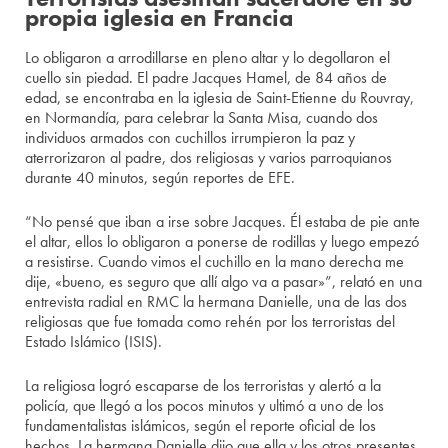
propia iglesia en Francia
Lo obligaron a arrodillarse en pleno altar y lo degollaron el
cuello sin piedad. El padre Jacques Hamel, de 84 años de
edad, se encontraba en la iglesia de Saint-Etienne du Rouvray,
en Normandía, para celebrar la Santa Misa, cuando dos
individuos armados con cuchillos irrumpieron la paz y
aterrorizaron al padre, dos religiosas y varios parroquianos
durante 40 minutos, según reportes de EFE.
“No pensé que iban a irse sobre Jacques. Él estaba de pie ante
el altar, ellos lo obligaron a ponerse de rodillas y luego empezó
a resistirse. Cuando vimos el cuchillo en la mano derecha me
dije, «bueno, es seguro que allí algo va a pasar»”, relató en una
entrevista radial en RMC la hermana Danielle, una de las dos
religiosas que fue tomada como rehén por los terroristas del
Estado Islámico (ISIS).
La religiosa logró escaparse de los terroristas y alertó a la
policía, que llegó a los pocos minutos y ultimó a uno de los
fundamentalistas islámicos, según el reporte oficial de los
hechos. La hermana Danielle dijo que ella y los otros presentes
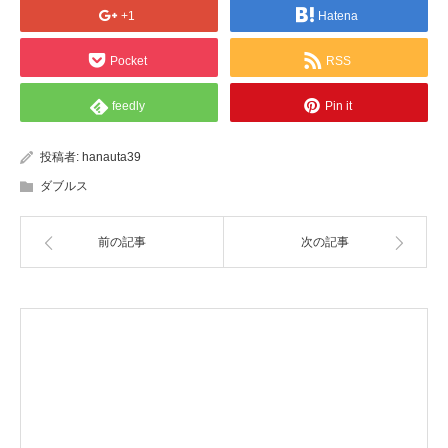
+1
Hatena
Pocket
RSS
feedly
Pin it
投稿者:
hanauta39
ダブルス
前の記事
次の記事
* * *
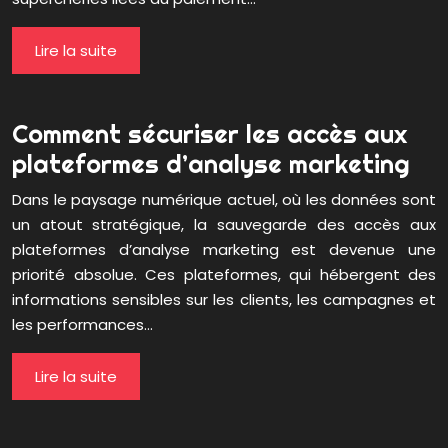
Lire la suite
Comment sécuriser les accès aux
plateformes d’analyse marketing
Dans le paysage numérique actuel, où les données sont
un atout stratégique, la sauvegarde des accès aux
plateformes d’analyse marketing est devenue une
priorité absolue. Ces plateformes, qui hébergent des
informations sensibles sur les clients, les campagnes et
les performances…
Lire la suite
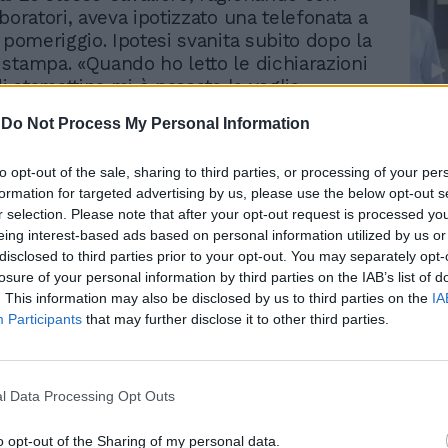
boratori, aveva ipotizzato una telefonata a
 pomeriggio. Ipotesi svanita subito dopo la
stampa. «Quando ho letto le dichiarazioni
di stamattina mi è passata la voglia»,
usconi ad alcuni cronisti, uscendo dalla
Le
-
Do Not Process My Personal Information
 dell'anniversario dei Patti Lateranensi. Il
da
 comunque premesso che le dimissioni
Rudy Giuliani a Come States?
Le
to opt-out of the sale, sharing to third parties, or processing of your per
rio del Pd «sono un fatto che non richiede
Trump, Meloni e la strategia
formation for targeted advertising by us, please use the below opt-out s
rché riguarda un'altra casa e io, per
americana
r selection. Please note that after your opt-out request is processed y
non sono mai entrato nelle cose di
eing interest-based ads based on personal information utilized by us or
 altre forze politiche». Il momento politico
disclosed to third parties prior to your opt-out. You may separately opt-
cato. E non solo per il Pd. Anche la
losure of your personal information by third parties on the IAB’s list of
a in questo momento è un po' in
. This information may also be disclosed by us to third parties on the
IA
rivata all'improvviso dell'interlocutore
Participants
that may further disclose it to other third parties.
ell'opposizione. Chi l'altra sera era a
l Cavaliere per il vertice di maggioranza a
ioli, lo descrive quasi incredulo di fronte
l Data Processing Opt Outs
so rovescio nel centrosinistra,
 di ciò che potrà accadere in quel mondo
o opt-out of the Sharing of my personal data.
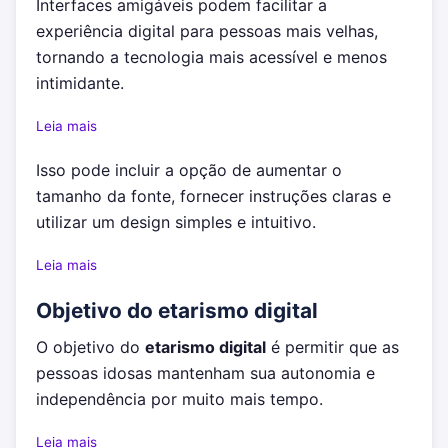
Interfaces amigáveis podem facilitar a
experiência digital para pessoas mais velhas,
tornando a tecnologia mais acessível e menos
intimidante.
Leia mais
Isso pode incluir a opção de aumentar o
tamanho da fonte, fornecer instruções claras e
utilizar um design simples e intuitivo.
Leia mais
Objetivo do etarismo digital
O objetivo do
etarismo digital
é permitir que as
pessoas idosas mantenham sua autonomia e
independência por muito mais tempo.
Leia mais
* * *
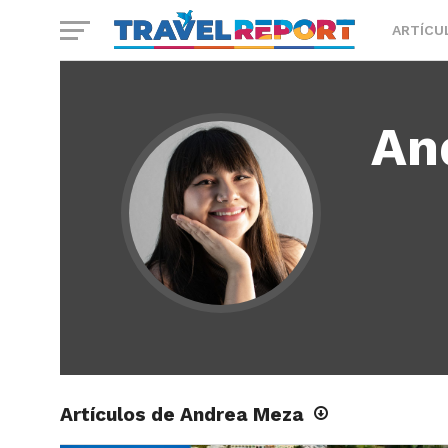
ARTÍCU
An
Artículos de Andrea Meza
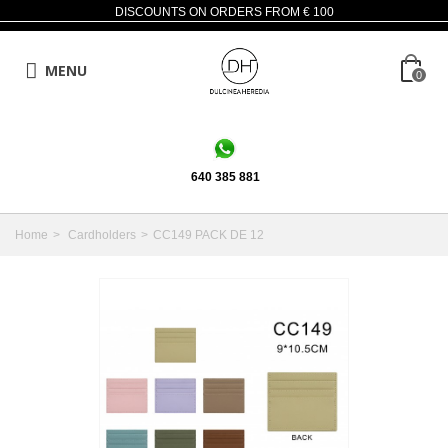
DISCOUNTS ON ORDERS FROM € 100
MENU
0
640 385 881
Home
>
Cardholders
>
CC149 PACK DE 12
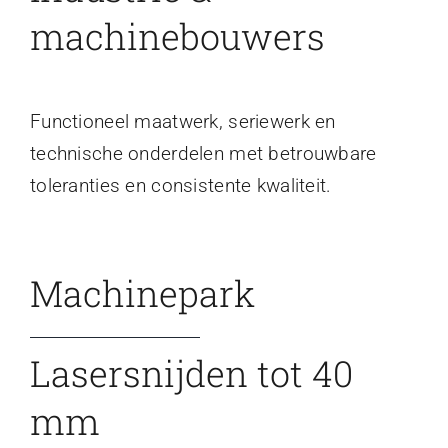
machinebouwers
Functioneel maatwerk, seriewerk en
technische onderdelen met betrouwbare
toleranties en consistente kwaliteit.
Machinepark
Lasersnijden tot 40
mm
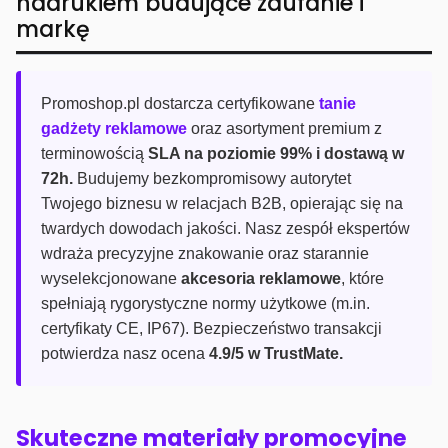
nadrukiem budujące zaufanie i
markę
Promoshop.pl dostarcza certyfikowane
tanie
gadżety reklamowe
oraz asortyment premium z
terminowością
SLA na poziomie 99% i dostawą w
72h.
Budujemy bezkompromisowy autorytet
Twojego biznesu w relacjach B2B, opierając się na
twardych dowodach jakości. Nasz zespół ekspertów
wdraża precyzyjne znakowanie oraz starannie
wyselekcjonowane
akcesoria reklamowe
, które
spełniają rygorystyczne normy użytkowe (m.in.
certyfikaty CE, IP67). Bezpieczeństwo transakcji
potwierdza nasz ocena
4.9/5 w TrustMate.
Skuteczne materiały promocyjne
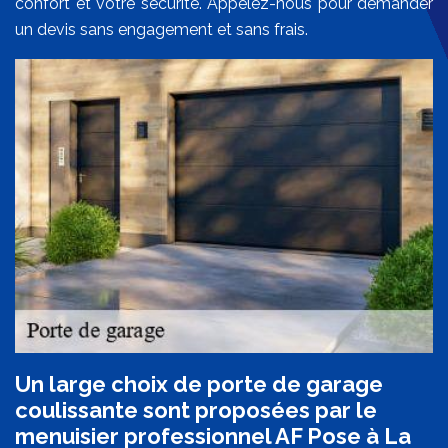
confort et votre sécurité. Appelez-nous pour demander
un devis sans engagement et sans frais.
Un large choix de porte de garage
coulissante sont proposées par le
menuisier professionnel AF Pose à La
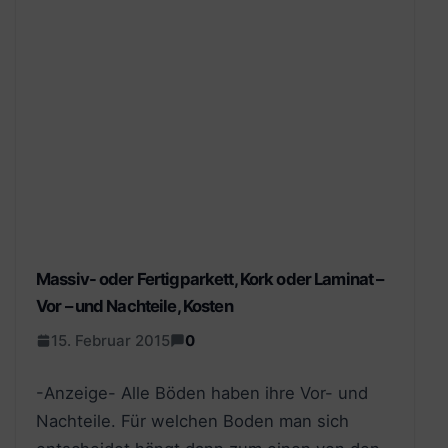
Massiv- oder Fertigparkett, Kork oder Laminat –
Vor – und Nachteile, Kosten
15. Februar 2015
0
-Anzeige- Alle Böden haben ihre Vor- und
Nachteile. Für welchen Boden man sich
* * *
- _WHAT YOU SHOULD DO_: Copy out each line of the listing that contains the word "marketing".

- _OUTPUT FOR THIS TASK_:
plateformes d’analyse marketing
plateformes d’analyse marketing est devenue une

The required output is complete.